Today, Yandex released a new neural network based search algorithm to better understand users’ intent and handle long-tail queries. The new algorithm is named after Korolyov, a Russian satellite town northeast of Moscow that has long served as the center of Russia’s space exploration.

Korolyov significantly improves upon its predecessor, Palekh, the neural network based algorithm Yandex released in late 2016.  Korolyov matches the meaning of a search query to all of the content of a web page, whereas Palekh only looked at headlines.  Yandex also applies Korolyov to a far greater number of the top relevant pages than Palekh – 200 000 vs 150 per search query.  Like all modern AI-based systems, Korolyov improves itself with the more data it gets from queries.  As the largest search engine in Russia, Yandex users are helping the algorithms to continuously provide a high-quality search experience.

How does Korolyov work?

  • To better understand users’ intent, the Yandex search team trained neural networks with information from billions of search queries and crawled pages which it reduced into numbers.
  • Korolyov creates a semantic map: it assessesthe proximity of the numbers that represent the meanings of words on web pages in its index and then matches those to the numbers that represent the search queries.
  • This algorithm then feeds into MatrixNet, Yandex’s proprietary machine learning ranking algorithm, which considers results from Korolyov and a number of other ranking factors before search results are returned to the user.

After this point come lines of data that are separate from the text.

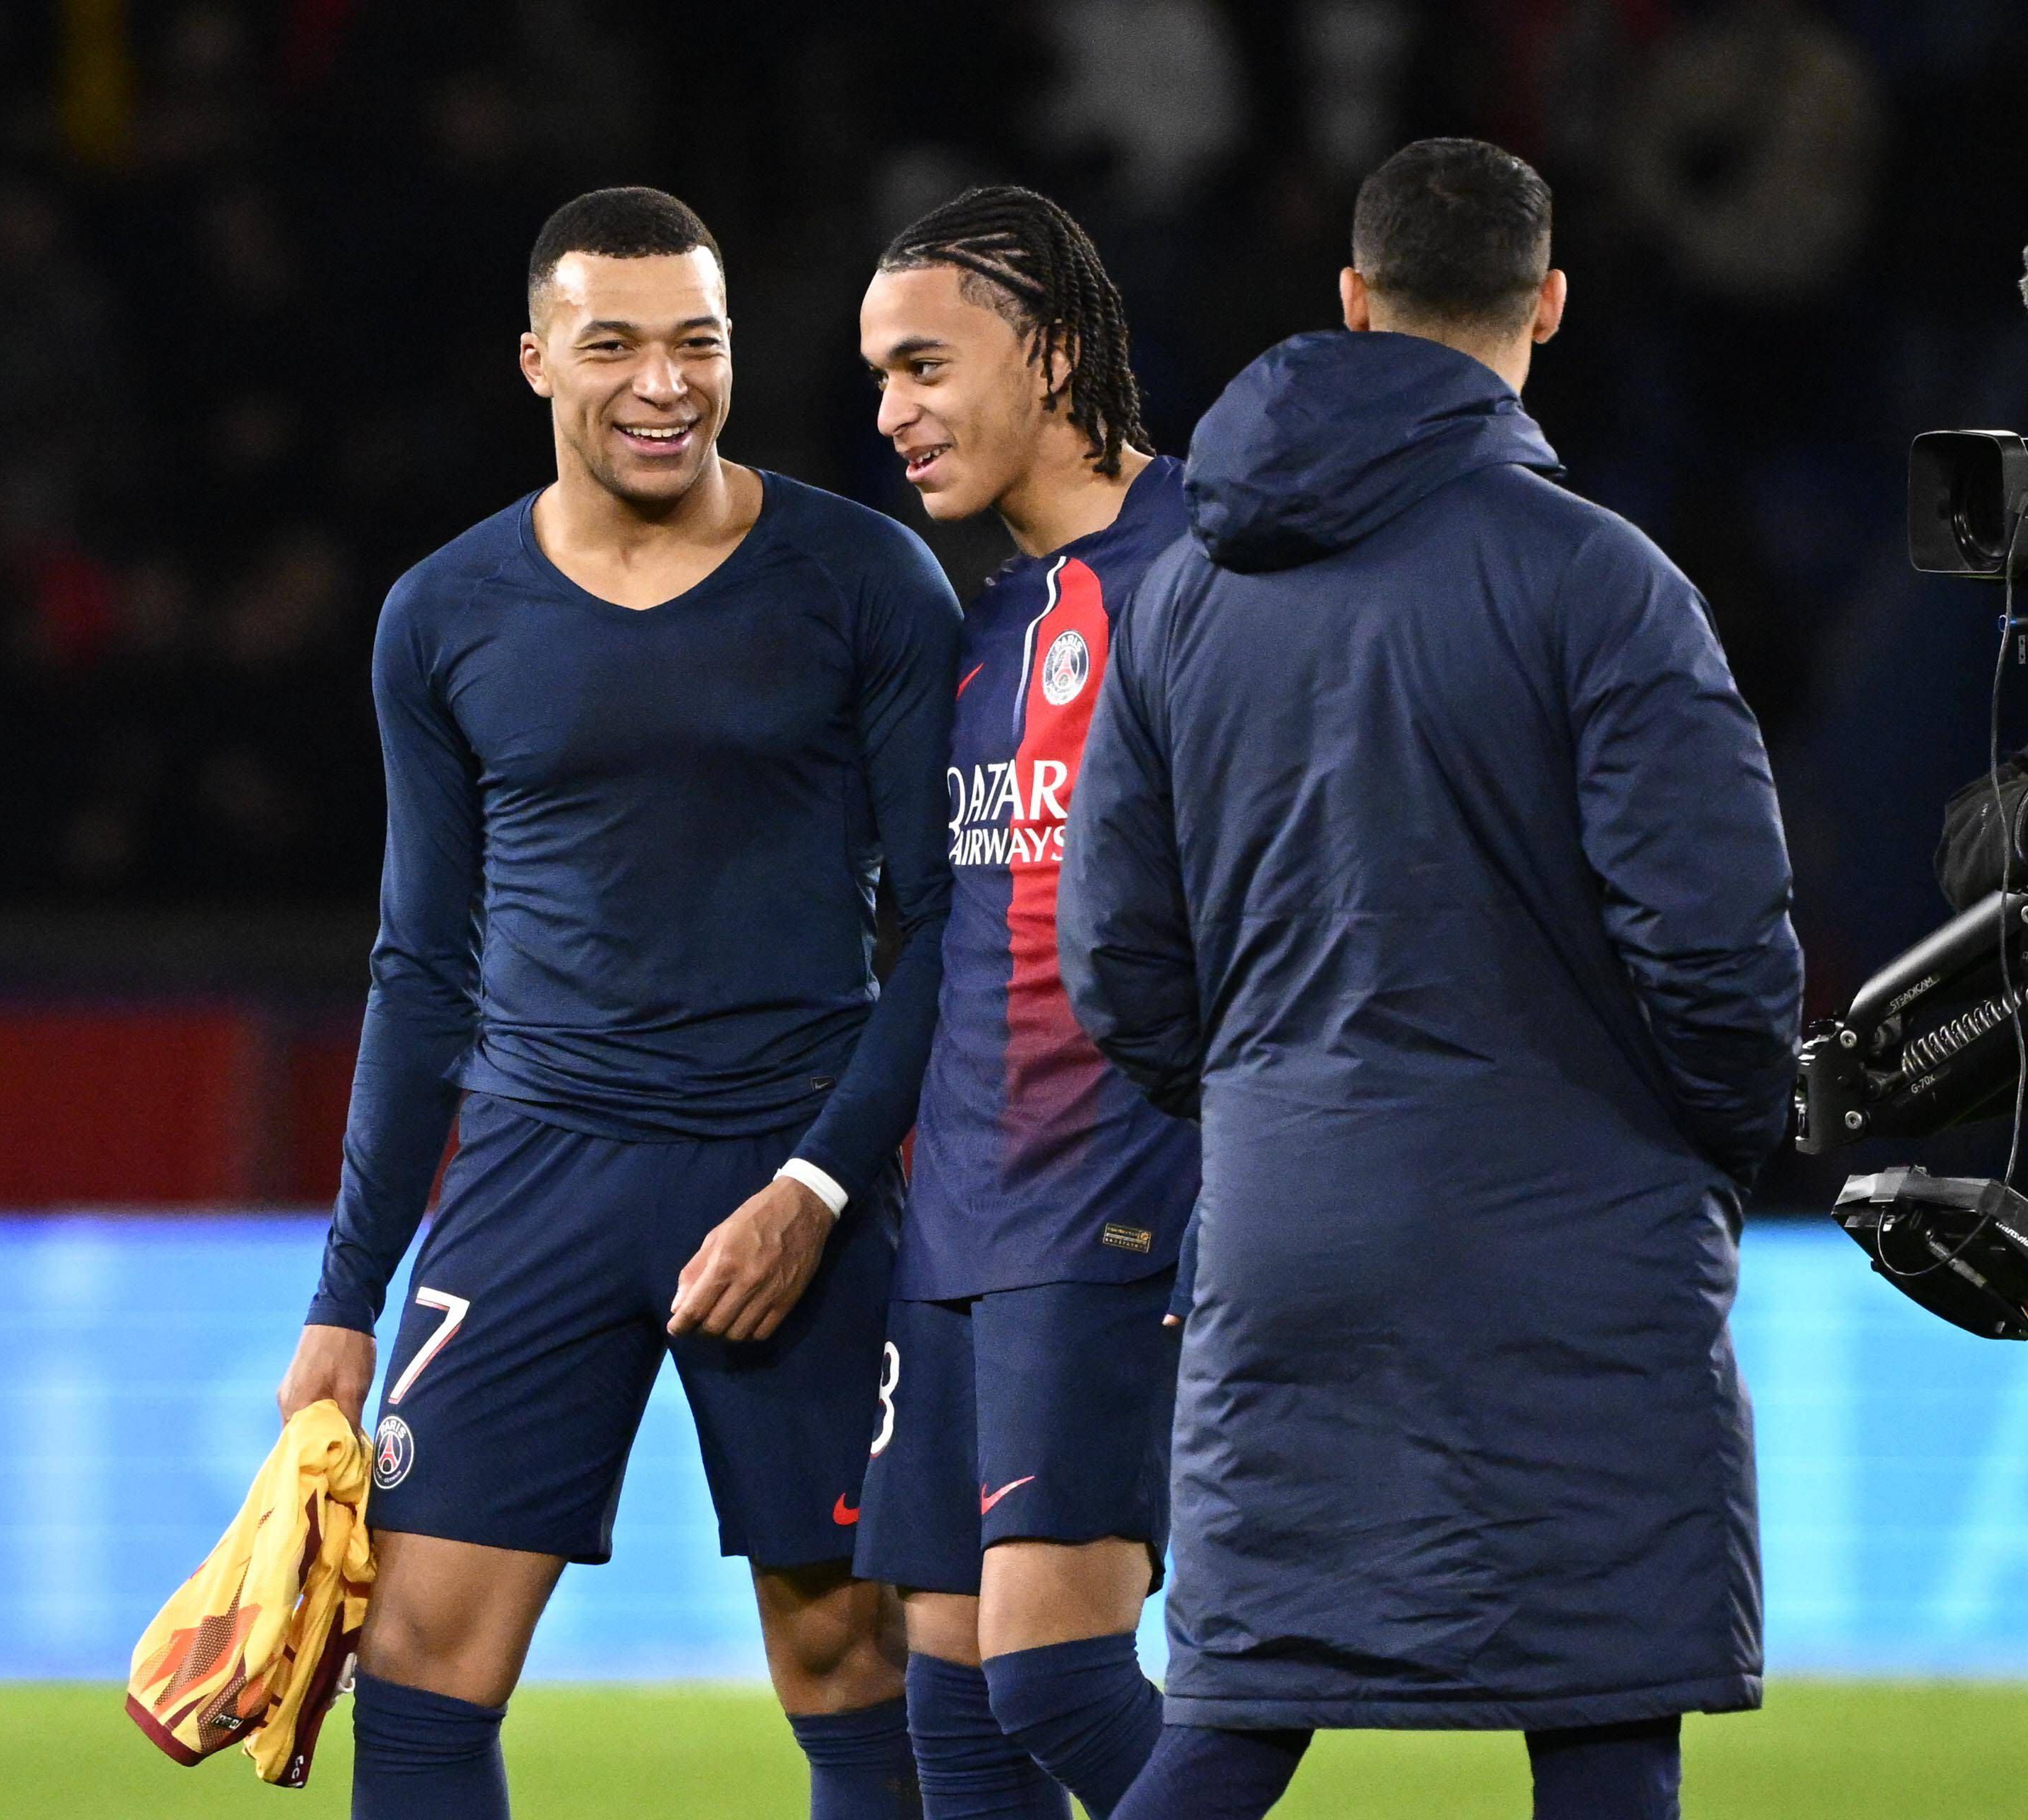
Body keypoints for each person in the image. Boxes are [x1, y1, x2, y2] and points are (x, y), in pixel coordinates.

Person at [1058, 138, 1803, 1820]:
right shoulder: (1606, 585)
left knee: (1233, 1714)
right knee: (1606, 1716)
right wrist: (1707, 1137)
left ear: (1351, 297)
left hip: (1287, 1234)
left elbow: (1115, 957)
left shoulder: (1181, 596)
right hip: (1577, 1250)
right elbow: (1719, 950)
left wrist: (1267, 1101)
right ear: (1548, 302)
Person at [272, 186, 960, 1820]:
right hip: (536, 1172)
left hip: (799, 1165)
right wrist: (346, 1294)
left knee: (852, 1664)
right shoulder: (442, 615)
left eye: (697, 343)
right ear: (536, 361)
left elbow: (948, 924)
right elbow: (420, 963)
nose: (664, 384)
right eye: (616, 346)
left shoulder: (868, 580)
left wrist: (816, 1185)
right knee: (420, 1661)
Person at [851, 186, 1197, 1820]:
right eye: (876, 379)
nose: (893, 413)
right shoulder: (983, 621)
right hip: (956, 1222)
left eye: (925, 365)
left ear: (1052, 353)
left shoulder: (1210, 574)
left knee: (1056, 1672)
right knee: (957, 1716)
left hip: (1123, 1206)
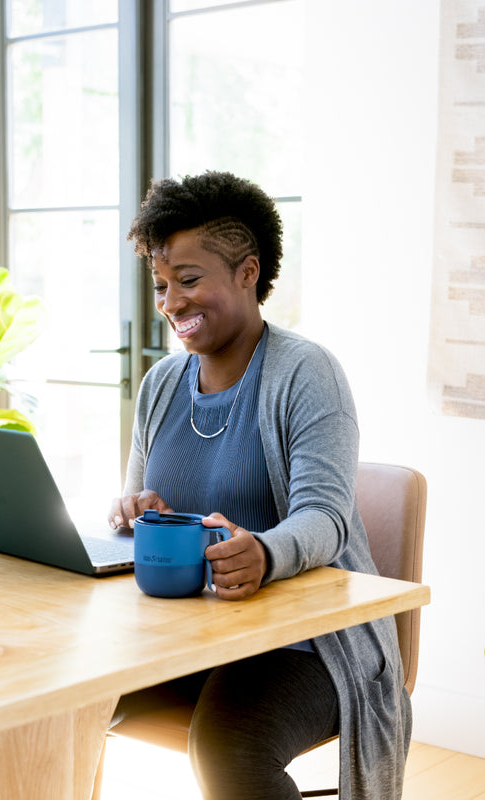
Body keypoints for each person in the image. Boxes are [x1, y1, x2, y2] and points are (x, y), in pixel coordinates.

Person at [108, 171, 411, 800]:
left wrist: (267, 552)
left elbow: (325, 518)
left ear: (248, 273)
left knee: (228, 750)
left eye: (189, 281)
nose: (170, 303)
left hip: (308, 644)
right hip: (190, 630)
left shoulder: (308, 373)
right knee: (53, 697)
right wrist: (135, 511)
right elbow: (136, 503)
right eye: (162, 285)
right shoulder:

How do Yandex users benefit from this new algorithm?

The algorithm is meant to better understand user intent and handle long-tail queries.  The search engine will have an improved understanding of what users mean, allowing it to process queries with missing information better. Here are a few examples: a few ingredients to a recipe the user doesn’t know the name of or a question on who proved that the Earth is round. The more searches the engine receives, the better it gets, as it learns every second from millions of searches.